## Document section
--- start ---
Figure 3 shows a schematic view of a countermeasure according to a second embodiment of the invention;

Figure 4 shows a schematic view of the motor of Figure 1 having been subjected to the countermeasure of the first embodiment;

Figure 5 shows a missile according to a third embodiment of the invention; and Figure 6 shows a flow chart illustrating the steps of a method according to a fourth embodiment of the invention.

Detailed Description

Figure 2 shows a schematic view of a countermeasure 200 according to a first embodiment of the invention. The countermeasure 200 comprises a container 201 holding a plurality of pieces 203 of magnetic material. The container 201 is arranged to receive and retain the plurality of pieces 203.

In this example embodiment, the pieces 203 comprise iron filings. However, it will be appreciated that the pieces 203 need not necessarily be filings. In alternative embodiments, the pieces 203 may comprise one or more of filings, shavings, chips, ball bearings, and swarf. It may be that the pieces 203 are a by-product of a filing or machining operation. Alternatively, the pieces 203 may be specifically manufactured for use in the countermeasure. It will be appreciated that the plurality of pieces 203 need not necessarily all be the same, and therefore that the plurality of pieces could comprise any combination of the above described alternatives.
--- end ---
(Excerpt from a dataset)
--- start ---
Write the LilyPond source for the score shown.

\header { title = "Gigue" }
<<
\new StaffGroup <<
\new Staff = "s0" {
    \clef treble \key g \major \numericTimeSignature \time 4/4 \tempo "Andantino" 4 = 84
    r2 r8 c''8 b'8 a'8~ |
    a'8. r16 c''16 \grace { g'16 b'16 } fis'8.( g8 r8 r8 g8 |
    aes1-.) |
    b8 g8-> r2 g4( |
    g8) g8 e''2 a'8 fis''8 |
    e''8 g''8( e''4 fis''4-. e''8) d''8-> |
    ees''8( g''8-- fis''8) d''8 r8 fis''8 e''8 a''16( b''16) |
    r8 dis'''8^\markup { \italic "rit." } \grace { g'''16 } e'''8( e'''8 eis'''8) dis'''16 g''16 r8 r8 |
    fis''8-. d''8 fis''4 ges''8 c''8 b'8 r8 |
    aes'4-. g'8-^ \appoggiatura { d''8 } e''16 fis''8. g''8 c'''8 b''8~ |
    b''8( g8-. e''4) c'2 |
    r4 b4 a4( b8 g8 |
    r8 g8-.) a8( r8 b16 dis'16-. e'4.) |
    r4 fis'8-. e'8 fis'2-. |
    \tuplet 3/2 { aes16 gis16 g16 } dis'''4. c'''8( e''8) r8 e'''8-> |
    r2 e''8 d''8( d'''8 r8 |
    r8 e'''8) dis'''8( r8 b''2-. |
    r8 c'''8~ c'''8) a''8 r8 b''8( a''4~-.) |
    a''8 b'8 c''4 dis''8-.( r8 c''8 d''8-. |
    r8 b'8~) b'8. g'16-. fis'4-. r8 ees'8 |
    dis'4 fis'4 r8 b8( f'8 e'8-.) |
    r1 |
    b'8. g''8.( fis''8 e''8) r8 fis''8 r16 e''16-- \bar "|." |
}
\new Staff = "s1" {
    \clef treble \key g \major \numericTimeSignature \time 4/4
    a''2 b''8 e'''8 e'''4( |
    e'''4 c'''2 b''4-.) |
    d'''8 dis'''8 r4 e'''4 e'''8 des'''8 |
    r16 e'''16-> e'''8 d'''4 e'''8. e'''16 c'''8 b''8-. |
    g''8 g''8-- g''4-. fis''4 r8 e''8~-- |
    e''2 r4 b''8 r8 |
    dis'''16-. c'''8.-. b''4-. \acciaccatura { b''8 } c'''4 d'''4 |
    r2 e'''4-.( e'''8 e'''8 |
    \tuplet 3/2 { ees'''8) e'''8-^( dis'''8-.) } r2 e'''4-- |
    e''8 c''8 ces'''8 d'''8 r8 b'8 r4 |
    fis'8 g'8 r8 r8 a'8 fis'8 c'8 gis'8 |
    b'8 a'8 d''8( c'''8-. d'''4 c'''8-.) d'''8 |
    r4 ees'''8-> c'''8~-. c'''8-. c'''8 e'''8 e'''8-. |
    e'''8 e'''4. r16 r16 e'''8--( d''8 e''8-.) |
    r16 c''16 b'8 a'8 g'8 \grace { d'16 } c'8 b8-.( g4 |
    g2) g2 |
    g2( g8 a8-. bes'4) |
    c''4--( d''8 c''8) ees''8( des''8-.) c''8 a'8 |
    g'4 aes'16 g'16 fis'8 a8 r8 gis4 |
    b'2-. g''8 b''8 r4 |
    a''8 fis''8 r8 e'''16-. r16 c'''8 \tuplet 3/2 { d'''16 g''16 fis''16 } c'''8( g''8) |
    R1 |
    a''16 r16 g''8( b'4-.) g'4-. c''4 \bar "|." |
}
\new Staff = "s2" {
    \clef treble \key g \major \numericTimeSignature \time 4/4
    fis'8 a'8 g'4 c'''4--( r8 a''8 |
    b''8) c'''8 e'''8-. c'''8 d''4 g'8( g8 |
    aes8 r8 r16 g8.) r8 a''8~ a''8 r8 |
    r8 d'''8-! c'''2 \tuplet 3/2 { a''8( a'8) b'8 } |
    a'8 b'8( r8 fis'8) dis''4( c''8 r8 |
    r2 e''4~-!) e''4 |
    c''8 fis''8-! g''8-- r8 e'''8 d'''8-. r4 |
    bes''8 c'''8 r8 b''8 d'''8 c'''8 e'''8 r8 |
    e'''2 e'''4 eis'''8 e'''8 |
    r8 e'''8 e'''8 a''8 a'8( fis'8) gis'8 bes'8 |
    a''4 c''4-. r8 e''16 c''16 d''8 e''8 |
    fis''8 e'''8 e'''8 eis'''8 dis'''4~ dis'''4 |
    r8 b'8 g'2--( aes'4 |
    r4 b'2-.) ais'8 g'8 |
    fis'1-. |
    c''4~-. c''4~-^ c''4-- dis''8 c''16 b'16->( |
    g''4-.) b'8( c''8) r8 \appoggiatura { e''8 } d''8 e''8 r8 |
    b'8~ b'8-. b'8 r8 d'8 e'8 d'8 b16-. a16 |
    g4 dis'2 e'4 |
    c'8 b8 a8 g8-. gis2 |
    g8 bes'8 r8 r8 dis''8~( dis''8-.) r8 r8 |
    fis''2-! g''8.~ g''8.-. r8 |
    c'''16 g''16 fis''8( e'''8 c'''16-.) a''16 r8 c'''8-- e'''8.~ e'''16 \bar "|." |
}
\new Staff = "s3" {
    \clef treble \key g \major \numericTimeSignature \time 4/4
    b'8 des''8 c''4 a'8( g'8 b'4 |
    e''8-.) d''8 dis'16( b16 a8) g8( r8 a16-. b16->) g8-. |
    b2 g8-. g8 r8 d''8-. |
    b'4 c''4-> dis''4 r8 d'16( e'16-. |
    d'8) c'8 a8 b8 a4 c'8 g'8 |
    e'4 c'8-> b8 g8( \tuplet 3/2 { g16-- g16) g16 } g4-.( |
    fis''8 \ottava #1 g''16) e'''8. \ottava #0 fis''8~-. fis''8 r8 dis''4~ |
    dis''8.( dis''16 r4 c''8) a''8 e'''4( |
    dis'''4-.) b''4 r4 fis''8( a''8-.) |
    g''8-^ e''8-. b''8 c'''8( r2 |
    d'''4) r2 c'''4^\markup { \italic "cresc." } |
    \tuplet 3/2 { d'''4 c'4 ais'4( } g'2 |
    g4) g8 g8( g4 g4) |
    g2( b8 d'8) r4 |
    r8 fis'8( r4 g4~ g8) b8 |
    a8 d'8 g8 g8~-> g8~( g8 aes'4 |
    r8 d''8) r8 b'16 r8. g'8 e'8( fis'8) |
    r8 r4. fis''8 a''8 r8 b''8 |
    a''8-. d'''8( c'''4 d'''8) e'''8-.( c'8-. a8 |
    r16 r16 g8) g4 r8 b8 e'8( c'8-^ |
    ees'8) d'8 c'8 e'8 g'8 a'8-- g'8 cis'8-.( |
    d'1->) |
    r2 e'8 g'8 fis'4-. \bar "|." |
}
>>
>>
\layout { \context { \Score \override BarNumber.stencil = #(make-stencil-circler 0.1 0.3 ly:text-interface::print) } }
--- end ---
## Instructions
• 1. Write out the part of the countermeasure passage starting with "Detailed Description" and going on through "of pieces 203.".
• 2. In the countermeasure passage, what forms can the pieces of magnetic material take in the alternative embodiments? List them all.
• 3. Proceed with the countermeasure passage, picking up right after its last sentence.

## Answers for the tasks
• 1.
Detailed Description

Figure 2 shows a schematic view of a countermeasure 200 according to a first embodiment of the invention. The countermeasure 200 comprises a container 201 holding a plurality of pieces 203 of magnetic material. The container 201 is arranged to receive and retain the plurality of pieces 203.

• 2. filings, shavings, chips, ball bearings, swarf

• 3.
In alternative embodiments, the pieces 203 may be made of materials other than iron. In such embodiments, the pieces may be formed of any magnetic material, for example iron, nickel, cobalt, or aluminium. In some embodiments, the pieces are formed of one or both of ferromagnetic and ferrimagnetic materials. Ferromagnetic and ferrimagnetic materials are both attracted to magnets. Thus, in some embodiments in which the pieces comprise one or both of ferromagnetic and ferrimagnetic materials, a greater number of the pieces may be ingested into the motor due to their attraction to the magnet in the motor. Such embodiments may therefore provide a more reliable and/or effective countermeasure. Again, the plurality of pieces 203 need not necessarily be uniform and, in some embodiments, may comprise a mixture of pieces formed of different materials. Additionally or alternatively, countermeasures in accordance with the present embodiments may provide a mechanically simple and/or cost effect countermeasure for use against vehicles with electric motors, for example drones.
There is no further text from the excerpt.